Nada há como experimentar sensações. Uma delas, manipulada até despedaçar, é a da intimidade das coisas, dos sítios, das pessoas e das cores. De Janeiro até Maio o cenário muda, transmutação essa imperturbada pela circularidade do tempo.

Refiro-me ao bingo que se joga na fila de trânsito com que me atalho de manhã. Não vou nela e, no entanto, mas sinto-me fração acelerada daquele cordão de gente no sentido oposto. Há mais rotundas do que imaginava.

O tempo incumbe-se de premiar o dia com tesouros inigualáveis, só por que amanhã não estarão lá. E a imaginação pode então acontecer.



Hoje estava lá a mulher corpulenta, sentada de qualquer maneira, jogada no granito esfriado pela humidade de uma primavera de chuviscos de trazer por casa. Contemplava talvez o infinito, com os olhos colocados no rio Douro, presa num seu e muito próprio negalho que a segura à sua vida – aquela que desejava e não tem. Ar triste, costas entortadas, telemóvel na mão. Estupidamente, não podia sentir-se angustiada. Era uma resignada.
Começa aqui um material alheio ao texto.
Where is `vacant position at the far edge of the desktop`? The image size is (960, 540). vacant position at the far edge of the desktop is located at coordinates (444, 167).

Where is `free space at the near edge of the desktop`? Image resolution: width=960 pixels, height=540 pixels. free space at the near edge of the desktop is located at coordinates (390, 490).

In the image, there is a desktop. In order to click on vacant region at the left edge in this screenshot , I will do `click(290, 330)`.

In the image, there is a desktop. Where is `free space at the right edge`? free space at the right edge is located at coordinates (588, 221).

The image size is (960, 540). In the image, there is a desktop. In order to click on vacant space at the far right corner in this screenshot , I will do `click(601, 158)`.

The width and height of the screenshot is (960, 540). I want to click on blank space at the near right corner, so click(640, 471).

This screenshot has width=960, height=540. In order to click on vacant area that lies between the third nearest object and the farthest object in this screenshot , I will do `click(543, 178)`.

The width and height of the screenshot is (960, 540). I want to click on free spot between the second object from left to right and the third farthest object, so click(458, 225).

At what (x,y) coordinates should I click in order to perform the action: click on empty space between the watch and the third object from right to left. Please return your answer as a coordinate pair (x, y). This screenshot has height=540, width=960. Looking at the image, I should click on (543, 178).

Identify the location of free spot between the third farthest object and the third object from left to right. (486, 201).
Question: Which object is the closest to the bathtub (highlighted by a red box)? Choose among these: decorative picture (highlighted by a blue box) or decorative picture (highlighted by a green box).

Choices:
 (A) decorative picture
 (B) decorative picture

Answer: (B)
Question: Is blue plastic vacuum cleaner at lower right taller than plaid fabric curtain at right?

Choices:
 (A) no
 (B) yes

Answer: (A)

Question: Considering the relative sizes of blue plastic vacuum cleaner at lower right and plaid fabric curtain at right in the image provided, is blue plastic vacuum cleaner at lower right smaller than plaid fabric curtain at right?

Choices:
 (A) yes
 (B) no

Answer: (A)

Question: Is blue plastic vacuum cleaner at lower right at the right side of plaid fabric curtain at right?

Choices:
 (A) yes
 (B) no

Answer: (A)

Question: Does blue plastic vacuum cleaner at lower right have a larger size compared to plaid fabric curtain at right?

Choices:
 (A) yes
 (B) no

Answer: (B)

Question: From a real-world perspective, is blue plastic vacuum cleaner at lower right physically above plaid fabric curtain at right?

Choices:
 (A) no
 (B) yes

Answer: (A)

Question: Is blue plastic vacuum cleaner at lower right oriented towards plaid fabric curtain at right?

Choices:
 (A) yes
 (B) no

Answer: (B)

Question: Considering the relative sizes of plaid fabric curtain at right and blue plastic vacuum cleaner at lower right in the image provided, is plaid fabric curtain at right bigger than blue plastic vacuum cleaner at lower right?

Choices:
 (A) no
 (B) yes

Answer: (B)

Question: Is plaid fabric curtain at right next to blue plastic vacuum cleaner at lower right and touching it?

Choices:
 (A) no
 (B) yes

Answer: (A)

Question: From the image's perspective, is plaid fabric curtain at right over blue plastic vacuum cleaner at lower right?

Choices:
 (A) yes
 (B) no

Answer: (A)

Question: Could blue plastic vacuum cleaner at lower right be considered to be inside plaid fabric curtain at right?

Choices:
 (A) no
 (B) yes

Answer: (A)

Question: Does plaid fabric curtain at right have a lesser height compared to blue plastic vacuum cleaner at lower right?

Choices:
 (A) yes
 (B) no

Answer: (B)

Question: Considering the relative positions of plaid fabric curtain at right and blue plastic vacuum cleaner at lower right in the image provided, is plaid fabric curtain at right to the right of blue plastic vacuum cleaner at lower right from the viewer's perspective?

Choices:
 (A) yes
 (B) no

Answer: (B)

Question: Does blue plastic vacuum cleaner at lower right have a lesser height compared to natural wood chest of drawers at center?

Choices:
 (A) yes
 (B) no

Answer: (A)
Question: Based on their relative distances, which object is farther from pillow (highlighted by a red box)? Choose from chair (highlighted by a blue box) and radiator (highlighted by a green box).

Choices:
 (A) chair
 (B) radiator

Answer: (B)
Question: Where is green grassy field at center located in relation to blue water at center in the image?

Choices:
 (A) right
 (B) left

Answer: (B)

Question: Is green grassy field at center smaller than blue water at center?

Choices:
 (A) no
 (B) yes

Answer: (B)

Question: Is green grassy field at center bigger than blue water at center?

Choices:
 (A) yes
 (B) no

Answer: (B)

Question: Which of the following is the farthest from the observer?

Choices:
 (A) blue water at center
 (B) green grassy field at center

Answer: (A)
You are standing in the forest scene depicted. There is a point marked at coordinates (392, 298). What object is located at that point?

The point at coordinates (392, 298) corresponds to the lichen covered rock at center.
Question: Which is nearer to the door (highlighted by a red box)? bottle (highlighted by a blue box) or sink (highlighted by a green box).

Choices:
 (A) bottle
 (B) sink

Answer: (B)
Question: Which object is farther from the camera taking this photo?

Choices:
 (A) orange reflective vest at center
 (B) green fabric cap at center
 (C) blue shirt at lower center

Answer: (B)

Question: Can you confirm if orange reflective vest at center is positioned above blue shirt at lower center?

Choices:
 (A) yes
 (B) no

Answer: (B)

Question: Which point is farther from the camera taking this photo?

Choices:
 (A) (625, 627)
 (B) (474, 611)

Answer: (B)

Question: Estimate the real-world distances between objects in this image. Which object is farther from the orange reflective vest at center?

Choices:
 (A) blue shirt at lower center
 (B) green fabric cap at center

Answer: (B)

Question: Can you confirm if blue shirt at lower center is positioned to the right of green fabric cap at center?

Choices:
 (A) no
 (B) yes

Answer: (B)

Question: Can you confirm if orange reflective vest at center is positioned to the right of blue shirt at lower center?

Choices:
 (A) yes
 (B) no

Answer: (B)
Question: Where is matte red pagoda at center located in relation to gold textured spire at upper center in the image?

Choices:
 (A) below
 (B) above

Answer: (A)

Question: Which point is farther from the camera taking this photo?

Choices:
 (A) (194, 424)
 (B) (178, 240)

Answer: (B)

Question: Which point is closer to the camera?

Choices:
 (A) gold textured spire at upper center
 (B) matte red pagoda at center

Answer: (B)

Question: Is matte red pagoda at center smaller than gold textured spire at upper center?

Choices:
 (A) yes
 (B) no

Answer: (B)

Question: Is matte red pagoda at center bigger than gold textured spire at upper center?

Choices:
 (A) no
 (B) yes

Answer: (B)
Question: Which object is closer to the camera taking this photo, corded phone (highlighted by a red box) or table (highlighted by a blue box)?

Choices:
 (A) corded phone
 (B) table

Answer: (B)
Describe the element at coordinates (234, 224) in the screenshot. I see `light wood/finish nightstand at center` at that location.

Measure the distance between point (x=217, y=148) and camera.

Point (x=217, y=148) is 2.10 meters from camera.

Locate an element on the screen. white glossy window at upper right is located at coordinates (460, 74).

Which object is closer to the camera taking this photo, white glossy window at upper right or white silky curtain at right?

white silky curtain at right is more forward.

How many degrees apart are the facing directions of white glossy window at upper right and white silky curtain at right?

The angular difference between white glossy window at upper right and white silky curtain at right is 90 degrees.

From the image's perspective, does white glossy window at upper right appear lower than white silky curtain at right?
É que os desejos são mais e mais.

Os desejos não podem ficar no papel ou escondidos por detrás da cabeça, cilíndrica de tanto novelo desejado, que se emaranham uns nos outros. Os desejos são ânsias. São excessivamente indeclináveis e têm de ser levados ao ponto de caramelo. Nem mais. Nem menos. Mas se forem menos, não passam de uma aguadilha adocicada.

Hoje lá estava a mulher gordíssima, torta, mal sentada e de semblante fechado, que contemplava, talvez e apenas, as tainhas do rio Douro, sentindo-se desolada pelo ambiente estar putrefacto. Estava resignada e nada tinha que ver com desejos.